Viermal seit 2000 haben sich die Schweizer Stimmbürgerinnen und -bürger an der Urne für die Personenfreizügigkeit entschieden, letztmals Ende September, als es um die Begrenzungsinitiative der SVP ging. Viermal haben sie sich damit für nicht weniger als eine der vier Grundfreiheiten der Europäischen Union ausgesprochen. Das ist Europarekord. Gleichzeitig haben sie damit viermal für einen elementaren Bestandteil der Bilateralen Verträge zwischen der Schweiz und der Europäischen Union votiert.
Klarer kann ein Signal nicht sein. Die Schweiz will keinen Schwexit. Die Schweiz will den bilateralen Weg. Die Zeit ist reif, diesen fortzusetzen und das Rahmenabkommen souverän und zügig vorwärtszubringen. Doch was geschieht?
Die Allianz für die Bilateralen droht zu zerbrechen. Die CVP poltert gegen das Abkommen, wie man es sonst nur von SVP-Politikern kennt, und stellt mit der Kritik am verhandelten Streitschlichtungsverfahren und der Unionsbürgerrichtlinie in Frage, was zuletzt im Grundsatz nicht mehr umstritten war. Gewerkschaften und SP fordern weiterhin stur Maximales beim Lohnschutz. Und Alt-Bundesrat Johann Schneider-Ammann mäkelt an dem herum, was er als früheres Regierungsmitglied miterarbeitet und mitgetragen hat. So drohen die Abstimmungsverlierer und Opponenten des bilateralen Wegs die Gewinner zu werden, und die Gewinner machen sich selbst zu Verlierern.
Es ist an der Zeit für die Landesregierung, endlich Schub zu geben. Das Ziel ist klar: Den bilateralen Weg und damit den Zugang zum europäischen Binnenmarkt sichern und souverän zukunftsfähig gestalten. Das mit der EU verhandelte Abkommen liegt seit 2018 auf dem Tisch. Seit Mitte 2019 ist klar, dass in den drei Punkten staatliche Beihilfen, Lohnschutz und Unionsbürgerrichtlinie innenpolitische Klärungen erforderlich sind, um aussenpolitisch den Faden mit der EU erfolgreich wieder aufzunehmen.

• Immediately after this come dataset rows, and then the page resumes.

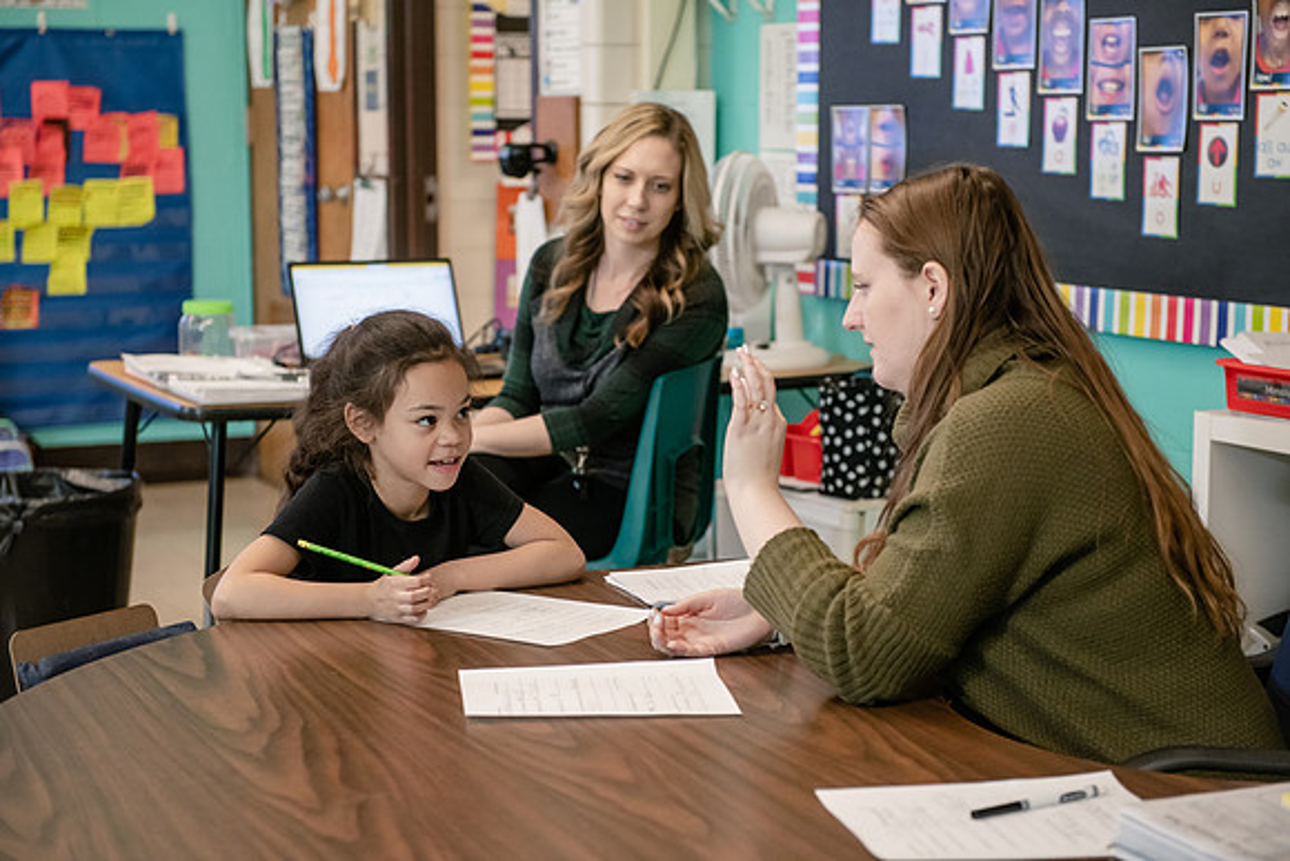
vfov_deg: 19.5
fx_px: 2509
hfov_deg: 28.8
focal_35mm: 70
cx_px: 645
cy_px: 430
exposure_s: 1/200
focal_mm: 70
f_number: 3.5
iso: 2000
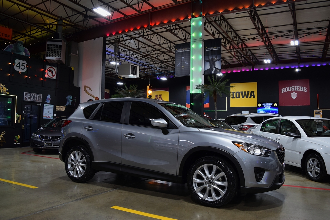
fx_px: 248
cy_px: 110
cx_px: 165
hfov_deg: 67.4
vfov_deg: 47.9
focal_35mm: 27
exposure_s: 1/60
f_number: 4
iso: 500
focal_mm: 18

Jetzt, nach dem deutlichen Nein zur Begrenzungsinitiative, steht der Bundesrat mehr denn je in der Pflicht, endlich Klarheit über die Zukunft der Beziehungen mit der EU zu schaffen. Konkret ist er gefordert, rasch mit den Kantonen und den Sozialpartnern zu Lösungsvorschlägen in den zu klärenden Punkten zu kommen und die EU dann davon zu überzeugen. Der nächste Meilenstein auf dem bilateralen Weg ist dann zeitnah an die Urne zu bringen.
Die Bevölkerung steht hinter den Bilateralen. Ein grosser Teil ist bereit für den nächsten Schritt – mit dem vollen Bewusstsein dafür, dass nachbarschaftliche Beziehungen stets mit einem Geben und Nehmen verbunden sind. Das haben auch die Gespräche «Reden über die Schweiz und Europa» gezeigt, die Sensor Advice zum Rahmenabkommen in allen Landesteilen mit über 150 Bürgerinnen und Bürgern geführt und danach analysiert hat. Ein Berufsmann mittleren Alters der am Gespräch in der Ostschweiz teilnahm, brachte es auf den Punkt: «Vielleicht müssen wir eine Kröte schlucken, dafür bekommen wir ganz viele Rosinen.» Der Souverän scheint beim Rahmenabkommen weiter als die Politik zu sein.